Problems.
[1] Return the passage of the travel forum thread from "Area around Lake" to "when travelling alone.", copied word for word.
[2] In the travel forum thread, which town did aultymer use as a base during the week in the Black Forest area?

# where shall we go



## froggy59 (Jan 18, 2009)

hello all

well on saturday we are booked on the tunnel for 3 weeks of traveling, we have no plans but the black forest looks nice, mind you so do loads of other places.
any idea's of where to go, got to be back by the 22nd for work 

alan


----------



## Zebedee (Oct 3, 2007)

Have you been down the Mosel valley? That will occupy a delightful week of sampling the (excellent) wine and trying to get to the walnuts before the locals pick them all up!! :roll: Wonderful cycling country too, all along the river.

It's in the middle of an interesting area too, with cheap diesel on the doorstep in Luxembourg. Easy to go in any direction after the Mosel, and wherever you go you are half way there already! :wink: 

Dave


----------



## Penquin (Oct 15, 2007)

Or head South into rural France - peaceful and very pleasant, you may recall Raymond Blanc's series on BBC2 earlier in the year and his visit to the Franche-Comte area - that is a part of France that we intend to visit........

He was raised near Besancon and the whole area looks picturesque West of Switzerland and SW of Freiburg, so plenty of choices to do lots of different visits within easy reach, travel via Luxembourg to fill up on cheaper gasoil (c/w UK) as Zebedee suggests.

There is so much of France that most of us can only scratch the surface of what's there and we all tend to viit the main tourist areas only - it is well worth being off the beaten track as we found in the High Pyrenees...... peaceful and beautiful but you need lots of time to do it justice.....

Dave


----------



## aultymer (Jun 20, 2006)

Spent a week in the Black Forest area - had to see Titisee (stop sniggering at the back). We based ourself in Freiburg but next time we will find a site further into the forest area. 
Came back via Alsace area and found some wonderful food , wine and history around Bitche. 
It was such a nice change from the 4 weeks of pork in Germany!


----------



## HermanHymer (Dec 5, 2008)

*Black Forest*

Area around Lake Titisee is very beautiful if a bit of a tourist trap. Two nice ACSI campsites there at water's edge plus free public transport in the region. Details and travel card available free of charge at campsite. Cant comment on stellplatz or not as I stay in formal camping when travelling alone.

Viv


----------



## Nora+Neil (May 1, 2005)

Record extracts.
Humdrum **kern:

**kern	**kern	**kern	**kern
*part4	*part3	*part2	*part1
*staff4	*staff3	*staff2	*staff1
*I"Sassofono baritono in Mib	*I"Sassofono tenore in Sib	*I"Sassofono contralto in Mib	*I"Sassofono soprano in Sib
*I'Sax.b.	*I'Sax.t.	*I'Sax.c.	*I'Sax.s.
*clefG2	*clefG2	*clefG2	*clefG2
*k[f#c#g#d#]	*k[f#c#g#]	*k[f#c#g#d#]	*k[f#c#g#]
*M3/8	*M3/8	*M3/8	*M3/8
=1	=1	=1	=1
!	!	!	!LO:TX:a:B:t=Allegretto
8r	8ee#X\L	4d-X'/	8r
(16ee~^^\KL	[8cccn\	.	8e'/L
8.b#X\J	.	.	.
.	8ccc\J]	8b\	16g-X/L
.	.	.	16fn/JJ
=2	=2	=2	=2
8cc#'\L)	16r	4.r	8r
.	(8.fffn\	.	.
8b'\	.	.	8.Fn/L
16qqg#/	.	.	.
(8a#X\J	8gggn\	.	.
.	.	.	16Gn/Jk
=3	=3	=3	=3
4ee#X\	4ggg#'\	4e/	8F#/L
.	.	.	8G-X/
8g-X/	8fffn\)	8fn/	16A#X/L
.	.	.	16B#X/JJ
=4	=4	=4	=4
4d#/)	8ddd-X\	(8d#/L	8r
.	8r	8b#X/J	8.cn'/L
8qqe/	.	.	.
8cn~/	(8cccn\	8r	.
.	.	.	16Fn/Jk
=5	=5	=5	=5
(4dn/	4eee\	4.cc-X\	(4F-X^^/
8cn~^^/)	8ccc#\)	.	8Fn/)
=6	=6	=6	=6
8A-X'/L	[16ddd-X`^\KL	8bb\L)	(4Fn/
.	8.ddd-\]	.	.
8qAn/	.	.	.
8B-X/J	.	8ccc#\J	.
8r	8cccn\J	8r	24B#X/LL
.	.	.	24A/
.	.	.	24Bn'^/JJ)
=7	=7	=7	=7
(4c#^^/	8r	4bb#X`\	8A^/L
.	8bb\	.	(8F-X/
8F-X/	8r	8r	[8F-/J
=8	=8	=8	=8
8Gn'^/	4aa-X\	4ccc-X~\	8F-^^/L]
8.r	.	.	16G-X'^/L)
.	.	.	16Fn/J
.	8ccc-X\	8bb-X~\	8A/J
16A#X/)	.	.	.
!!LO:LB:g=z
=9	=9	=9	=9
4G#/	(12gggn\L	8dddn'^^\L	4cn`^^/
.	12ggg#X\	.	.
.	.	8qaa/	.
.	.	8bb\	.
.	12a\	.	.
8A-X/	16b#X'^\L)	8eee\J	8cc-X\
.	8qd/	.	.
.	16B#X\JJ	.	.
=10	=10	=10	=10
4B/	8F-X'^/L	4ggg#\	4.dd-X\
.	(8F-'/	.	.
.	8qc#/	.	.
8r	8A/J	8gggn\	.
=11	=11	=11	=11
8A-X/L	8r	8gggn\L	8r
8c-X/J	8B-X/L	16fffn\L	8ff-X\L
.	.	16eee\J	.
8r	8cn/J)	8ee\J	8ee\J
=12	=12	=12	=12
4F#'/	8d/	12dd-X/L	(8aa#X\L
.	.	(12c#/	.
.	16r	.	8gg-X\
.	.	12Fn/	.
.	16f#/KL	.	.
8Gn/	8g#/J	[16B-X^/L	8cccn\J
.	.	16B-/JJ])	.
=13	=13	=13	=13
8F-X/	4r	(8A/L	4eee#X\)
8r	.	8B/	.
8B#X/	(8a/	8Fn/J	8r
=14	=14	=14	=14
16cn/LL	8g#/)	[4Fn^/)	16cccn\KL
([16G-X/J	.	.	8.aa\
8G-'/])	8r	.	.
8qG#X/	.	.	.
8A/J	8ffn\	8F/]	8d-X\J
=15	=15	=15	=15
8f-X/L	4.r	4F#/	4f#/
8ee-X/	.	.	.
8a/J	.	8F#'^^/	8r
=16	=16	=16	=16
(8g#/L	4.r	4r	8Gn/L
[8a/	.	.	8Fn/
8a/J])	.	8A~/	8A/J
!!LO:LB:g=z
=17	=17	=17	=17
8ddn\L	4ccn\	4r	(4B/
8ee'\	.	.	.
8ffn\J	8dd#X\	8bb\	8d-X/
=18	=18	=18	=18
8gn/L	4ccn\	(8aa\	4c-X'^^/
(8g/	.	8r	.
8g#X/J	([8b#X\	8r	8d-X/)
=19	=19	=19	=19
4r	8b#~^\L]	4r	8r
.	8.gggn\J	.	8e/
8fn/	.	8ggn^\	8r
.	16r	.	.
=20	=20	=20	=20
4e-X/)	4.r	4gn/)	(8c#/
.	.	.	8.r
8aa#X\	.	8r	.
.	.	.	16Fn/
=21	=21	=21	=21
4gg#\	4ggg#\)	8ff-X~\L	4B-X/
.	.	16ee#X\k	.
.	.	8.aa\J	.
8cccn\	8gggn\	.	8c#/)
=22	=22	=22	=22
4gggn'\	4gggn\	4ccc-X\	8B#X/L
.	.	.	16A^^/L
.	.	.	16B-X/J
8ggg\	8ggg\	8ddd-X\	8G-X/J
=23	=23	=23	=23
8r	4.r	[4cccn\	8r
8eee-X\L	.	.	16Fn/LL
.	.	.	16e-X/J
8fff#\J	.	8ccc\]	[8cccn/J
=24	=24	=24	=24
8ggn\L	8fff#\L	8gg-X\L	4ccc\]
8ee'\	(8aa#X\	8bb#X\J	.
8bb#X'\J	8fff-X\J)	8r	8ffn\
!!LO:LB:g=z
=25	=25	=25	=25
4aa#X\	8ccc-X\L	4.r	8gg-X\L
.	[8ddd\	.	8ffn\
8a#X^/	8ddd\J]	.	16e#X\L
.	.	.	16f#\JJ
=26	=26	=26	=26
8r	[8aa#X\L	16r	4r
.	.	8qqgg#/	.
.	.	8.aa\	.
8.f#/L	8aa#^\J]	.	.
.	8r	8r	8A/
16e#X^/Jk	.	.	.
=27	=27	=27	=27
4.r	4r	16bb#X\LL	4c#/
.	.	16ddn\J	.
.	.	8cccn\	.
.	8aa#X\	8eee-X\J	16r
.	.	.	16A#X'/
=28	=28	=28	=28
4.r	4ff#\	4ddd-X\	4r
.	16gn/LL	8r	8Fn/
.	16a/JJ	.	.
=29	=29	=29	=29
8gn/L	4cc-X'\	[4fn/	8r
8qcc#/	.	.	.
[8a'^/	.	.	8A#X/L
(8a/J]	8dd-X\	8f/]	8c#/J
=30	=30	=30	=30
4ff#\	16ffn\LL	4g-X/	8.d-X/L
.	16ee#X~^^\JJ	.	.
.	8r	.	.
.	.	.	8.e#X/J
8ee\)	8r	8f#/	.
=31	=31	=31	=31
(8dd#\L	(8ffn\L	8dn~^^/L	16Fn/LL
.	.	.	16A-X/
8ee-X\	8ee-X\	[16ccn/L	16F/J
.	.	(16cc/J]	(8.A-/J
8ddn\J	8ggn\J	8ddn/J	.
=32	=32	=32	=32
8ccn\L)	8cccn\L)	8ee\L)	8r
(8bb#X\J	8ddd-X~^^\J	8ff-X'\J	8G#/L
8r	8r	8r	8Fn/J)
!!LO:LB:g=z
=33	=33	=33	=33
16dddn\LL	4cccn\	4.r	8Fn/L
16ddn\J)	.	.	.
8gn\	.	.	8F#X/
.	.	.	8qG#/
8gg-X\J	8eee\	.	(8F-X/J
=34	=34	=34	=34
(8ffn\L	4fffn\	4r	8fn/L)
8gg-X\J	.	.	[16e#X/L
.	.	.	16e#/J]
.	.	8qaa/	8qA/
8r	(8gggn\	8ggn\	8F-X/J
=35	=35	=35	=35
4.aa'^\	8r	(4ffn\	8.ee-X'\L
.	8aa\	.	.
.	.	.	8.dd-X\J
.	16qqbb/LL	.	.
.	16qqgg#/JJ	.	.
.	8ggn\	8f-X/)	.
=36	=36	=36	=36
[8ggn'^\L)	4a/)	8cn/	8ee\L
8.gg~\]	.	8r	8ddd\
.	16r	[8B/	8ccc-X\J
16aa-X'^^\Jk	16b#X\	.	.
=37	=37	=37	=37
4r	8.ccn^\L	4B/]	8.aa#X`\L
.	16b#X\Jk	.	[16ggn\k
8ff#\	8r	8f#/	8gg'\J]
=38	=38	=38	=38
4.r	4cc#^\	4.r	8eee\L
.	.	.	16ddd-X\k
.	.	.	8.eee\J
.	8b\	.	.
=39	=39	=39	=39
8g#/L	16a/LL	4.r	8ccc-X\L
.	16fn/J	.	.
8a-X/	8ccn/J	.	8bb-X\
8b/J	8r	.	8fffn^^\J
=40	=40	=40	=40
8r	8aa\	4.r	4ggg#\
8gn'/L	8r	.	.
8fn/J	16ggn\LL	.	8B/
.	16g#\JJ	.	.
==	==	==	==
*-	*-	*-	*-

Solutions per task.
[1]
Area around Lake Titisee is very beautiful if a bit of a tourist trap. Two nice ACSI campsites there at water's edge plus free public transport in the region. Details and travel card available free of charge at campsite. Cant comment on stellplatz or not as I stay in formal camping when travelling alone.

[2] Freiburg.